**Supplied text:**
----------

RISC V is not much more than a slightly tweaked MIPS, the previous "preferred
academic architecture", and we all know what happened to that... much to the
chagrin of those who thought MIPS would be "the future of computing".

My prediction is that it will probably replace MIPS where it's currently used
( _very_ low-end tablets and phones, and a lot of home routers), but won't
really displace ARM or x86. A "pure RISC" like MIPS and now RISC V just
doesn't have the "CISCness" that makes successful CPUs beyond the theoretical.

[https://www.extremetech.com/extreme/188396-the-final-isa-
sho...](https://www.extremetech.com/extreme/188396-the-final-isa-showdown-is-
arm-x86-or-mips-intrinsically-more-power-efficient)

Look at the results for the Loongson. It has at least twice as much cache as
the others and 4-way OoO, yet after normalising for clock frequency and
process power, it manages to be dead last in efficiency on 3 out of 4 of the
benchmarks.

----------

**Written instruction:**
In the forum comment on RISC V, write out the stretch from "RISC V is not" through "beyond the theoretical." again, substituting "set-top boxes" for "home routers".

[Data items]
----------

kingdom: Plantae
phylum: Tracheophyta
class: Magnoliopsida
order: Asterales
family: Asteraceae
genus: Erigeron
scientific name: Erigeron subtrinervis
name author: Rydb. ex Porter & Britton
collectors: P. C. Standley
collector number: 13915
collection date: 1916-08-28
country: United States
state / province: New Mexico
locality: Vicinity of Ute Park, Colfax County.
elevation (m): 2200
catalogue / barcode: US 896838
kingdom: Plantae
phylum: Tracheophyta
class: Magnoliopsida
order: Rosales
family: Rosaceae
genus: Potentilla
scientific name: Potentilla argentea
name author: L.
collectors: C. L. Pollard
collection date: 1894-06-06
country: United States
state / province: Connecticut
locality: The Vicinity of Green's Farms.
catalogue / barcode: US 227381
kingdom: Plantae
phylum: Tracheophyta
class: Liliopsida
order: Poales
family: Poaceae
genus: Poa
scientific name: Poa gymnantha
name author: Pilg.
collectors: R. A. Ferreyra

----------

**Result of this task:**
RISC V is not much more than a slightly tweaked MIPS, the previous "preferred
academic architecture", and we all know what happened to that... much to the
chagrin of those who thought MIPS would be "the future of computing".

My prediction is that it will probably replace MIPS where it's currently used
( _very_ low-end tablets and phones, and a lot of set-top boxes), but won't
really displace ARM or x86. A "pure RISC" like MIPS and now RISC V just
doesn't have the "CISCness" that makes successful CPUs beyond the theoretical.